— Мам, давай я смотаюсь. У меня есть пятерка.
Я с удивлением посмотрела на сына, потянулась, чтоб погладить его по голове.
— А ты мне книжку Манфреда за это достанешь, — Петька увернулся, стыдясь присутствия Веры Сергеевны и своей сентиментальности.
— Сколько они в виварии стоят? — спросила я у Веры Сергеевны.
— Пять рублей, — спокойно ответила она. — Ну, я пошла.
— Я довезу вас.
— Не надо. Мне за костями идти, тут недалеко, в мясном мне оставляют. Пока.
— Пока, — сказали мы с Петькой разом.
Она медлила уходить.
— Ты вот что, не огорчайся, ладно? — попросила она меня снова. Видно, лицо у меня было плохое. — Это все — это недаром, увидишь. Добро, оно себя окажет. Поверь мне, — она подмигнула мне, толкнула плечом. И пошла.
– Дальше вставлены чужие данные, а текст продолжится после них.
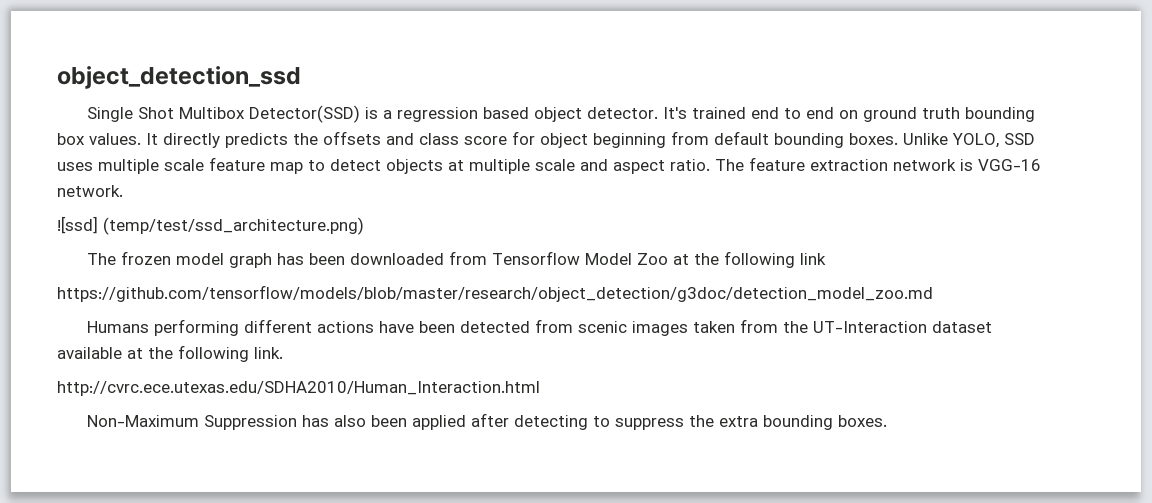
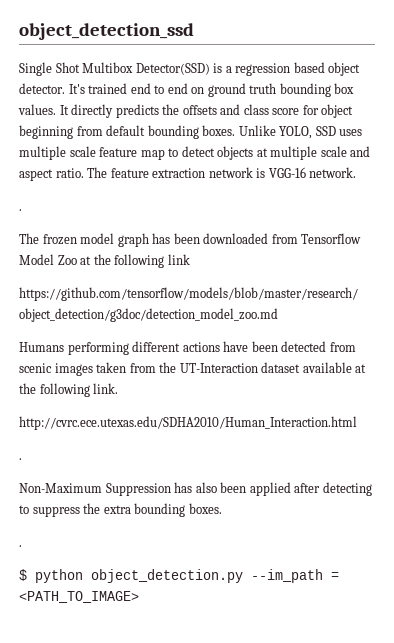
[57,216,364,235] ![ssd] (temp/test/ssd_architecture.png) -> [19,209,22,211] .
(540, 388) none -> [19,458,22,460] // .
(888, 421) none -> [19,545,22,547] [19,569,339,583] [19,591,139,603] // . // $ python object_detection.py --im_path = <PATH_TO_IMAGE>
Мы с Петькой молча смотрели ей вслед.
И видели, как, широко шагая, в цветастом старомодном платье с вытянутым подолом, идет в толпе немолодая, худая женщина, оставляя в размякшем асфальте большие следы тяжелых, опухших на щиколотках ног, обутых в мужские разношенные парусиновые туфли.
— Мам, — сказал Петька, — тебе домой пора. Папа там волнуется. — Он обошел машину, открыл передо мной дверцу нашего задрипанного «Запорожца» и тихо закрыл, когда я села. Этого он не делал раньше никогда. — Я быстро вернусь, — он наклонился к окну. — И сегодня поедем. Успеем собраться, мы тебе с папой поможем. Вот увидишь, как здорово будет! — крикнул он уже на ходу, широкими шагами длинных ног пересекая улицу.
И было все здорово. Мы ездили месяц, и не уставали делать друг другу добро, и не уставали рассказывать друг другу, как жили все эти годы.